If THREE times the smaller of two numbers is subtracted from twice the larger, the result is -1. If the larger is increased by two times the smaller, the result is 24. Find the numbers.

Let

sm=a*3=3a
lg=b*2=2b
2b-3a=-1-----eqn 1
b+2a=24----eqn2, then
a=7
b=10.

To solve this problem, let's assign variables to the two numbers. Let's say the smaller number is "x" and the larger number is "y".

According to the problem, "5 times the smaller of two numbers is subtracted from twice the larger, the result is 16." This can be written as:

2y - 5x = 16 ... Equation 1

The problem also states that "the larger is increased by 3 times the smaller, the result is 63." This can be written as:

y + 3x = 63 ... Equation 2

Now we have a system of two equations (Equation 1 and Equation 2) and two variables (x and y). We can solve this system using the method of substitution or elimination.

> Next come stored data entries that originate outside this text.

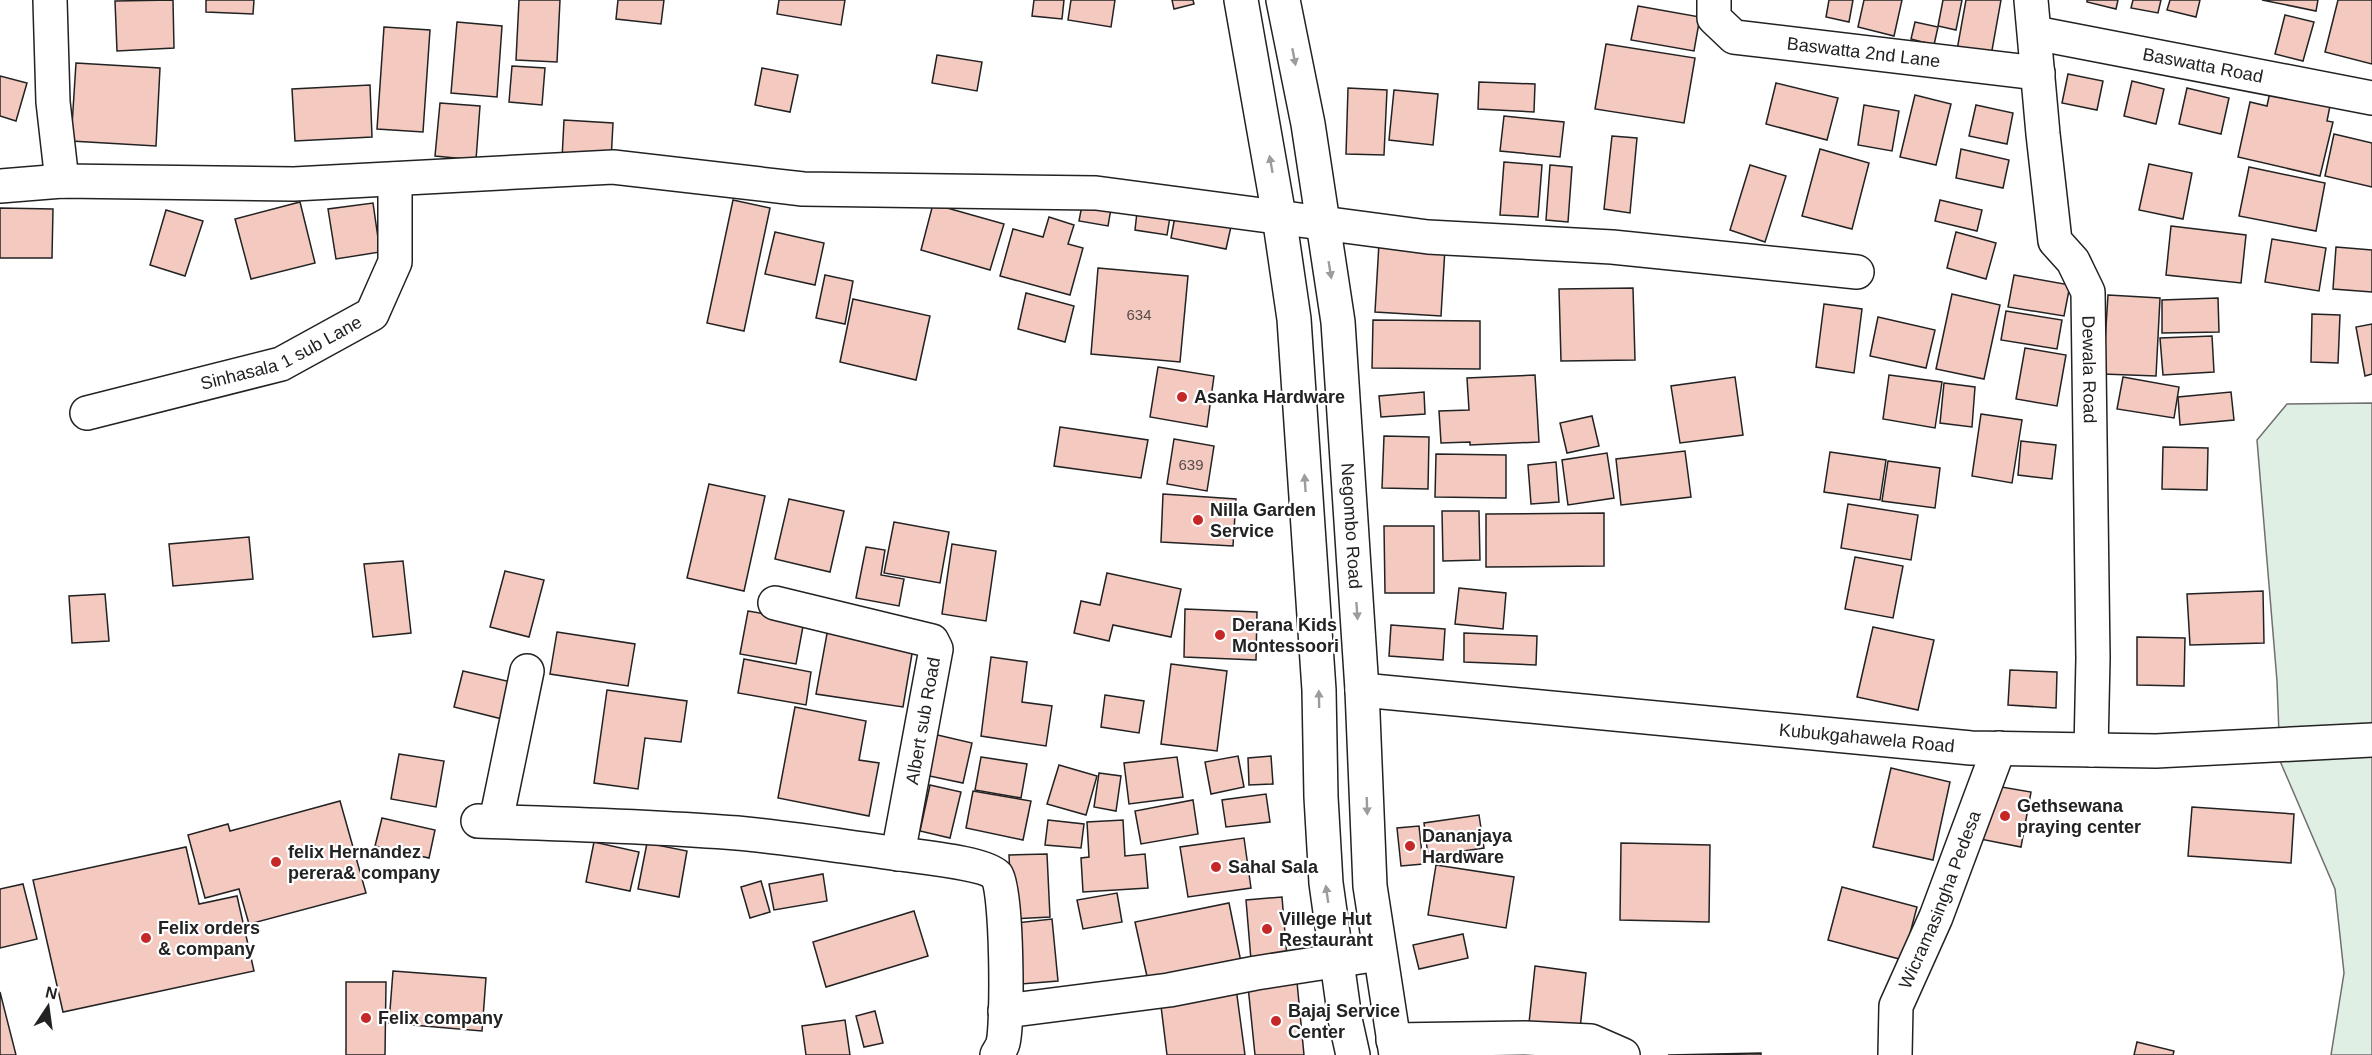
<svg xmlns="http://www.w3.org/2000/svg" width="2372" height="1055" font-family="Helvetica,sans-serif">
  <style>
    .green { fill: #e0efe3; stroke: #6f6f6f; stroke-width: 1.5 }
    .building { fill: #f3c9c0; stroke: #222; stroke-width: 1.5 }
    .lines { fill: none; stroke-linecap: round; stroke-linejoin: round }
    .street-casing { stroke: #222; stroke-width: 36 }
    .highway-casing { stroke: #222; stroke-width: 36 }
    .street { stroke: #fff; stroke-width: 33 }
    .highway { stroke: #fff; stroke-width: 33 }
    .oneway { fill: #9c9c9c }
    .poi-dot { fill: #c62828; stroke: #fff; stroke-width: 2 }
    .labels { text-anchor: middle; stroke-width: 4.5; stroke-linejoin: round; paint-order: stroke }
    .number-label { font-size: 15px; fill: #564c4a }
    .street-label { font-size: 18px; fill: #222; stroke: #fff }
    .poi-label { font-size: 18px; font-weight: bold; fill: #222; stroke: #fff; text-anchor: start }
  </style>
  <rect width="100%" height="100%" fill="#fff"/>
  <path class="green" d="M2372,403V1055H2331L2344,973L2335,889L2280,761L2277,681L2257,440L2287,404Z"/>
  <g class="building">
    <path d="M173,0L174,48L117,51L115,1Z"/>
    <path d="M206,0H254L253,14L206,12Z"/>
    <path d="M519,0H560L557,62L516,60Z"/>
    <path d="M618,0H664L661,24L616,19Z"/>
    <path d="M779,0H845L841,25L777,14Z"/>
    <path d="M1034,0H1064L1062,19L1032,16Z"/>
    <path d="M1071,0H1115L1111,27L1068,20Z"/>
    <path d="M1172,0H1193L1194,4L1174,9Z"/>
    <path d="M1829,0H1853L1849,22L1826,17Z"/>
    <path d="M1864,0H1902L1894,36L1858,27Z"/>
    <path d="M1943,0H1962L1956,30L1938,26Z"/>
    <path d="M1966,0H2001L1991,56L1957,50Z"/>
    <path d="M2087,0H2118L2116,9L2087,2Z"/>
    <path d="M2133,0H2161L2158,13L2131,8Z"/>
    <path d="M2170,0H2200L2196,17L2167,10Z"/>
    <path d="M2262,0H2318L2316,11Z"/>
    <path d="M2338,0H2372V64L2325,52Z"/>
    <path d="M1638,6L1700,17L1694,51L1631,40Z"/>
    <path d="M2285,15L2314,22L2303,61L2275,54Z"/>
    <path d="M457,22L502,26L497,97L451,93Z"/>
    <path d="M1915,22L1938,27L1934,45L1911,39Z"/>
    <path d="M384,27L430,30L423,132L377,129Z"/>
    <path d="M1606,44L1695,58L1684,123L1595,109Z"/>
    <path d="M937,55L982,62L977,91L932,83Z"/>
    <path d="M76,63L160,68L156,146L71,141Z"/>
    <path d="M512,66L545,68L542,105L509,102Z"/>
    <path d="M762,68L798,75L790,112L755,105Z"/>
    <path d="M2068,74L2103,81L2097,110L2062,103Z"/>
    <path d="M0,76L27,83L16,121L0,116Z"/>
    <path d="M2132,81L2164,89L2156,124L2124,116Z"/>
    <path d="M1479,82L1535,84L1534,112L1478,109Z"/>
    <path d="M1776,83L1838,98L1827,140L1766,124Z"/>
    <path d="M370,85L372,137L295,141L292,89Z"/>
    <path d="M1348,88L1387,90L1384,155L1346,154Z"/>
    <path d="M2187,88L2229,98L2221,134L2179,124Z"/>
    <path d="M1394,90L1438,94L1433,145L1389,140Z"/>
    <path d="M2270,92L2330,106L2327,121L2333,122L2320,176L2238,157L2250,102L2267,106Z"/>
    <path d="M1915,95L1951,104L1936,165L1900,157Z"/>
    <path d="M440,103L480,106L476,160L435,156Z"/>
    <path d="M1864,105L1899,111L1892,151L1858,145Z"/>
    <path d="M1976,105L2013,113L2007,144L1969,136Z"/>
    <path d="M1504,116L1564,122L1560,157L1500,151Z"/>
    <path d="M564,120L613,123L611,161L562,159Z"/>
    <path d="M2334,134L2372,143V187L2325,176Z"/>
    <path d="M1612,136L1637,138L1630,213L1604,209Z"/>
    <path d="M1820,149L1869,163L1852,229L1802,216Z"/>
    <path d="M1961,149L2009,160L2003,188L1956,178Z"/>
    <path d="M1504,162L1542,165L1538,217L1500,215Z"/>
    <path d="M2149,164L2192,173L2183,219L2139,210Z"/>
    <path d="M1550,165L1572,167L1568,222L1546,220Z"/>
    <path d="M1750,165L1786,176L1765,242L1730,230Z"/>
    <path d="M2249,167L2325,183L2316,231L2239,216Z"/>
    <path d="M733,200L770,208L744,331L707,323Z"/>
    <path d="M1940,200L1982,210L1977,231L1935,221Z"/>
    <path d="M300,202L315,263L251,279L235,219Z"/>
    <path d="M373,203L380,252L336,259L328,209Z"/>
    <path d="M933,204L1004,224L990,270L921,250Z"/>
    <path d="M1082,205L1111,209L1108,226L1079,221Z"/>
    <path d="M0,208L53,209L52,258H0Z"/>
    <path d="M166,210L203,221L185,276L150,265Z"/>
    <path d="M1176,211L1232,222L1226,249L1171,238Z"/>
    <path d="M1137,212L1170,217L1167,235L1135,230Z"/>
    <path d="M1049,217L1074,225L1068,244L1083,248L1070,295L1000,276L1013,229L1043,237Z"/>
    <path d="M2171,226L2246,235L2241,283L2166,275Z"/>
    <path d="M775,232L824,243L815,285L765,274Z"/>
    <path d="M1956,232L1996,243L1986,279L1947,268Z"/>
    <path d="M2272,239L2326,248L2319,291L2265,282Z"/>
    <path d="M1379,243L1445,248L1441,316L1375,312Z"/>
    <path d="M2336,247L2372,250V292L2333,289Z"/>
    <path d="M1098,268L1188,276L1180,362L1091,354Z"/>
    <path d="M825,275L853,281L845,324L816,318Z"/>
    <path d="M2014,275L2070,285L2064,316L2008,307Z"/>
    <path d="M1633,288L1635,360L1561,361L1559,289Z"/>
    <path d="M1026,293L1074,306L1065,342L1018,329Z"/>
    <path d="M1952,294L2000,305L1984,379L1936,369Z"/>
    <path d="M2108,295L2160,298L2156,376L2103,374Z"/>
    <path d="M2218,298L2219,332L2162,333V300Z"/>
    <path d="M853,299L930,316L916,380L840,362Z"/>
    <path d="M1824,304L1862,309L1854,373L1816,367Z"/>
    <path d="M2006,311L2062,320L2057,349L2001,340Z"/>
    <path d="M2312,314L2340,315L2338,363L2311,362Z"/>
    <path d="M1878,317L1935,330L1926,368L1870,356Z"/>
    <path d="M1373,320L1480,321V369L1372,368Z"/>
    <path d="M2372,324V374L2365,376L2356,327Z"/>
    <path d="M2212,336L2214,372L2163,375L2160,338Z"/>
    <path d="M2025,348L2066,355L2057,406L2016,399Z"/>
    <path d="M1158,367L1214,376L1207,427L1150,417Z"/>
    <path d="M1535,375L1539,442L1470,445V442L1441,443L1439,411L1469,410L1467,378Z"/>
    <path d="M1889,375L1942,382L1935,428L1883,419Z"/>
    <path d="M1735,377L1743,435L1680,443L1671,386Z"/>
    <path d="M2123,377L2179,387L2174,418L2117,409Z"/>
    <path d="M1944,383L1975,387L1972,427L1940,423Z"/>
    <path d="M1424,392L1425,414L1381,417L1379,396Z"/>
    <path d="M2231,392L2234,420L2180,425L2178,397Z"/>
    <path d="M1981,414L2022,420L2012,483L1972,476Z"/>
    <path d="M1592,416L1599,446L1567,453L1560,423Z"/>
    <path d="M1060,427L1148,440L1141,478L1054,466Z"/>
    <path d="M1384,436L1429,437L1428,489L1382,488Z"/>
    <path d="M1174,439L1214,446L1207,491L1167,484Z"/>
    <path d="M2021,441L2056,445L2052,479L2018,475Z"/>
    <path d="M2163,447L2208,448L2207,490L2162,489Z"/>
    <path d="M1685,451L1691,497L1621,505L1616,459Z"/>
    <path d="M1830,452L1886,460L1880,500L1824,492Z"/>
    <path d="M1607,453L1614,498L1568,505L1562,460Z"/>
    <path d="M1436,454L1506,455V498L1435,497Z"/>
    <path d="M1888,461L1940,468L1935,508L1882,501Z"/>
    <path d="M1556,462L1559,502L1531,504L1528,465Z"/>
    <path d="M709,484L765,496L744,591L687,578Z"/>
    <path d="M1163,494L1236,499L1233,546L1161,542Z"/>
    <path d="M789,499L844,511L830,572L775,559Z"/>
    <path d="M1848,504L1918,515L1911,560L1841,548Z"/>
    <path d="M1442,511H1479L1480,560L1443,561Z"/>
    <path d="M1604,513V566L1486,567V514Z"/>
    <path d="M894,522L949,532L940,583L884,573Z"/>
    <path d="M1384,526H1434V593H1385Z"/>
    <path d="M249,537L253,579L173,586L169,544Z"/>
    <path d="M952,544L996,551L986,621L942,614Z"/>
    <path d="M866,547L885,550L881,575L904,579L899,606L856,598Z"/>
    <path d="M1855,557L1903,566L1893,618L1845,609Z"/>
    <path d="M403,561L411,633L373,637L364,564Z"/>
    <path d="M505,571L544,580L529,637L490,627Z"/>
    <path d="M1107,573L1181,589L1171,637L1113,625L1109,641L1074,633L1081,601L1100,605Z"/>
    <path d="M1459,588L1506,593L1503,629L1455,624Z"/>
    <path d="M2263,591L2264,643L2190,645L2187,594Z"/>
    <path d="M105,594L109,641L72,643L69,596Z"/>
    <path d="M1185,609L1257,612L1256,660L1184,657Z"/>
    <path d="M748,611L804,621L796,664L740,654Z"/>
    <path d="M1391,625L1445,629L1443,660L1389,656Z"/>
    <path d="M1873,627L1934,640L1918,710L1857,697Z"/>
    <path d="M828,628L914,642L903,707L816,694Z"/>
    <path d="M557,632L635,644L628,686L550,674Z"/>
    <path d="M1464,633L1537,636L1536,665L1464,662Z"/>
    <path d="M2137,637L2185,638L2184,686L2137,685Z"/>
    <path d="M991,657L1027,662L1022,702L1052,706L1046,746L981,736Z"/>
    <path d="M744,659L811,672L806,705L738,693Z"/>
    <path d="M1171,664L1227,671L1217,751L1161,744Z"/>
    <path d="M2010,670L2057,672L2056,708L2008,705Z"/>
    <path d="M463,671L511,682L502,719L454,707Z"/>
    <path d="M607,690L687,701L681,742L645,738L638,789L594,783Z"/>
    <path d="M1105,695L1144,701L1139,733L1101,727Z"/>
    <path d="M795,707L866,721L859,760L879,763L869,816L778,798Z"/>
    <path d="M929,733L972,743L963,783L920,774Z"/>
    <path d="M399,754L444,761L436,807L391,799Z"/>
    <path d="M1238,756L1244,787L1211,794L1205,762Z"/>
    <path d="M1271,756L1273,784L1249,785L1248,758Z"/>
    <path d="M981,757L1027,764L1021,798L975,790Z"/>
    <path d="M1177,757L1183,797L1129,804L1124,763Z"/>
    <path d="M1059,765L1097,776L1086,815L1047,804Z"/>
    <path d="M1891,768L1950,782L1933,860L1873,847Z"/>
    <path d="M1099,773L1121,776L1116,811L1094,807Z"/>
    <path d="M930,785L961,792L950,838L920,831Z"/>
    <path d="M1990,785L2031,792L2021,847L1980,839Z"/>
    <path d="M973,791L1031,801L1023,840L966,828Z"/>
    <path d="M1266,794L1270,822L1226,827L1222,800Z"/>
    <path d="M1193,800L1198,834L1141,844L1135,811Z"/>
    <path d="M340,801L366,893L249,924L239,889L205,898L188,835L228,824L230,831Z"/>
    <path d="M2192,807L2294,814L2291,863L2188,856Z"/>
    <path d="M1479,815L1484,848L1428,856L1424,823Z"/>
    <path d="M382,818L435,830L429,858L375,846Z"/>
    <path d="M1048,820L1084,824L1081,848L1045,845Z"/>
    <path d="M1123,820L1125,856L1145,854L1148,888L1083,892L1081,858L1089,857L1087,822Z"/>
    <path d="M1419,826L1423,864L1401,866L1397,828Z"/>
    <path d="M1244,838L1251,888L1188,897L1180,847Z"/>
    <path d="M594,842L639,852L630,891L586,882Z"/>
    <path d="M647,843L687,851L679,897L638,889Z"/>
    <path d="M1621,843L1710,845L1709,922L1620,920Z"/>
    <path d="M186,847L199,904L237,896L254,971L63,1012L33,880Z"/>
    <path d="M1047,854L1050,917L1012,919L1009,855Z"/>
    <path d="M1436,865L1514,877L1506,928L1428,915Z"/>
    <path d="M823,874L827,901L774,910L769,884Z"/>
    <path d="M761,881L770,912L750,918L741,887Z"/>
    <path d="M23,884L37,939L0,948V889Z"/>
    <path d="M1842,887L1917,907L1903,960L1828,940Z"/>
    <path d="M1117,893L1122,922L1083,929L1077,900Z"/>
    <path d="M1282,897L1287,957L1251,960L1246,900Z"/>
    <path d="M1229,903L1241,962L1148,981L1135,922Z"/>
    <path d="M914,911L928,956L826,987L813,942Z"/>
    <path d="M1052,919L1058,981L1021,984L1015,923Z"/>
    <path d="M1463,934L1468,958L1419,969L1413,945Z"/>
    <path d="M1535,966L1586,973L1580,1029L1529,1023Z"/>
    <path d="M393,971L486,978L482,1031L389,1023Z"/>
    <path d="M346,982H386L385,1055H346Z"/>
    <path d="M1297,982L1304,1055H1255L1248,986Z"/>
    <path d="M1236,988L1245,1055H1167L1160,998Z"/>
    <path d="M0,992L16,1055H0Z"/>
    <path d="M875,1011L883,1043L864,1047L856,1016Z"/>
    <path d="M845,1020L850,1055H806L802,1026Z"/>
    <path d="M2137,1042L2174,1051L2173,1055H2134Z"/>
    <path d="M1761,1053V1055H1668Z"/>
  </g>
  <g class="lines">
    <g class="street-casing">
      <g id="street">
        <path d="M50,0L53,102L62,181"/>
        <path id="s1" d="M1714,0V18L1734,37L2038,73"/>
        <path id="s2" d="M2031,0L2043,134L2055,241L2073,261L2088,292L2093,658L2091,750"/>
        <path id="s3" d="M2035,33L2372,98"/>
        <path d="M0,186L62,181L294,184L613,167L803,189L1096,193L1428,237L1612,247L1857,272"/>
        <path id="s4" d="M87,413L281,364L372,314L395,262V179"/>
        <path d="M775,603L932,641L936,649L898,854"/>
        <path id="s5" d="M1362,690L1971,748L2156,751L2372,740"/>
        <path d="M478,821C565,824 651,826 737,833C792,838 846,847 900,854C919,857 986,863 997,876C1007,888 1008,1023 1003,1043C1002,1047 999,1051 997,1055"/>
        <path d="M496,821L527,671"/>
        <path d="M1005,1011L1169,990L1256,973L1379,954"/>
        <path d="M1393,1040L1525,1038L1591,1041L1623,1055"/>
        <path id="s6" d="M1895,1055L1896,1006L1936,917L1999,748"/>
      </g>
    </g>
    <g class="highway-casing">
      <g id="highway">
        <path d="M1241,0L1279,216L1294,319L1319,690L1321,797L1326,883L1345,1019L1353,1055"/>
        <path id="s7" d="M1283,0L1308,124L1338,322L1362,690L1370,886L1396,1055"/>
      </g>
    </g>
    <use href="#street" class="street"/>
    <use href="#highway" class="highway"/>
  </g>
  <defs><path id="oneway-solid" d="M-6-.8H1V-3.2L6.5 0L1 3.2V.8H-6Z" transform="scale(1.5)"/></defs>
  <g class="oneway">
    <use href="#oneway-solid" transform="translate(1294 57) rotate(79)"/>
    <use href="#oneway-solid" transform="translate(1271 164) rotate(-100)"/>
    <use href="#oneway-solid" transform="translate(1330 270) rotate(81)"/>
    <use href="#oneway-solid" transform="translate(1305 483) rotate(-94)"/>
    <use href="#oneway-solid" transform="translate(1357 611) rotate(86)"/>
    <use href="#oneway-solid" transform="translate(1319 699) rotate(-91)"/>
    <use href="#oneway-solid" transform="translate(1367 806) rotate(88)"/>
    <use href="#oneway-solid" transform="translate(1327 894) rotate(-98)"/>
  </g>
  <g class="poi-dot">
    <circle cx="1182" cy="397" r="6"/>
    <circle cx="1198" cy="520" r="6"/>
    <circle cx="1220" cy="635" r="6"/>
    <circle cx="2005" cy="816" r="6"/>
    <circle cx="1410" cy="846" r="6"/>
    <circle cx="276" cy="862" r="6"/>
    <circle cx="1216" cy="867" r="6"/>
    <circle cx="1267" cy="929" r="6"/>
    <circle cx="146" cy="938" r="6"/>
    <circle cx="366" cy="1018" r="6"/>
    <circle cx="1276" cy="1021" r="6"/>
  </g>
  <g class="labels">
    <g class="number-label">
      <text x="1139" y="320">634</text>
      <text x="1191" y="470">639</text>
    </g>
    <g class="street-label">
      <text dy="6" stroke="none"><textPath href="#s1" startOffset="176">Baswatta 2nd Lane</textPath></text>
      <text dy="6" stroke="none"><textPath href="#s3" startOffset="171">Baswatta Road</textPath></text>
      <text dy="6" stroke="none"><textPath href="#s4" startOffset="204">Sinhasala 1 sub Lane</textPath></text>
      <text dy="6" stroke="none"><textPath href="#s2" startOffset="381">Dewala Road</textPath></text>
      <text dy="6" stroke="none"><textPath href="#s7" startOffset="531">Negombo Road</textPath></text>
      <text transform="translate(923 721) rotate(-80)" y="6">Albert sub Road</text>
      <text dy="6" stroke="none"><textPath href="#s5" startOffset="507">Kubukgahawela Road</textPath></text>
      <text dy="6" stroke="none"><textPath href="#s6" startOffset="164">Wicramasingha Pedesa</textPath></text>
    </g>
    <g class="poi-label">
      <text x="1194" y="403">Asanka Hardware</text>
      <text x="1210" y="516">Nilla Garden<tspan x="1210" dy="21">Service</tspan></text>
      <text x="1232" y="631">Derana Kids<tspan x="1232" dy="21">Montessoori</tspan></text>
      <text x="2017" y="812">Gethsewana<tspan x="2017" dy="21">praying center</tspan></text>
      <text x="1422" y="842">Dananjaya<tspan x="1422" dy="21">Hardware</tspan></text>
      <text x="288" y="858">felix Hernandez<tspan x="288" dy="21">perera&amp; company</tspan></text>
      <text x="1228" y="873">Sahal Sala</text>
      <text x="1279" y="925">Villege Hut<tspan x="1279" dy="21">Restaurant</tspan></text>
      <text x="158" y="934">Felix orders<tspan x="158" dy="21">&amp; company</tspan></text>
      <text x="1288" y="1017">Bajaj Service<tspan x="1288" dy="21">Center</tspan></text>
      <text x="378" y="1024">Felix company</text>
    </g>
  </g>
  <g transform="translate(48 1007) rotate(13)" stroke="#ffffff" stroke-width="4.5" paint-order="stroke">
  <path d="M0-4.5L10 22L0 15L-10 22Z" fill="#222222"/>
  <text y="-9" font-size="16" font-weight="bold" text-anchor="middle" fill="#222222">N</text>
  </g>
</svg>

Let's solve this system of equations using the elimination method:

Multiply Equation 2 by 2 to eliminate the terms with "y":

2(y + 3x) = 2(63)
2y + 6x = 126 ... Equation 3

Now we have:

2y - 5x = 16 ... Equation 1
2y + 6x = 126 ... Equation 3

We can add these two equations together to eliminate the term "y":

(2y - 5x) + (2y + 6x) = 16 + 126
4y + x = 142 ... Equation 4

Now we have a new equation:

4y + x = 142 ... Equation 4

To eliminate the variable "x", we can subtract Equation 4 from Equation 3:

(2y + 6x) - (4y + x) = 126 - 142
-2y + 5x = -16 ... Equation 5

Now we have two equations:

4y + x = 142 ... Equation 4
-2y + 5x = -16 ... Equation 5

Now we can use these equations to solve for the values of x and y. Let's multiply Equation 4 by 2 and Equation 5 by 4 to simplify the coefficients of y:

8y + 2x = 284 ... Equation 6
-8y + 20x = -64 ... Equation 7

Now we can add Equation 6 and Equation 7 together to eliminate the variable "y":

(8y + 2x) + (-8y + 20x) = 284 - 64
22x = 220
x = 10

Now that we have the value of x, we can substitute it back into one of the original equations to solve for y. Let's use Equation 2:

y + 3x = 63
y + 3(10) = 63
y + 30 = 63
y = 33

Therefore, the two numbers are x = 10 and y = 33.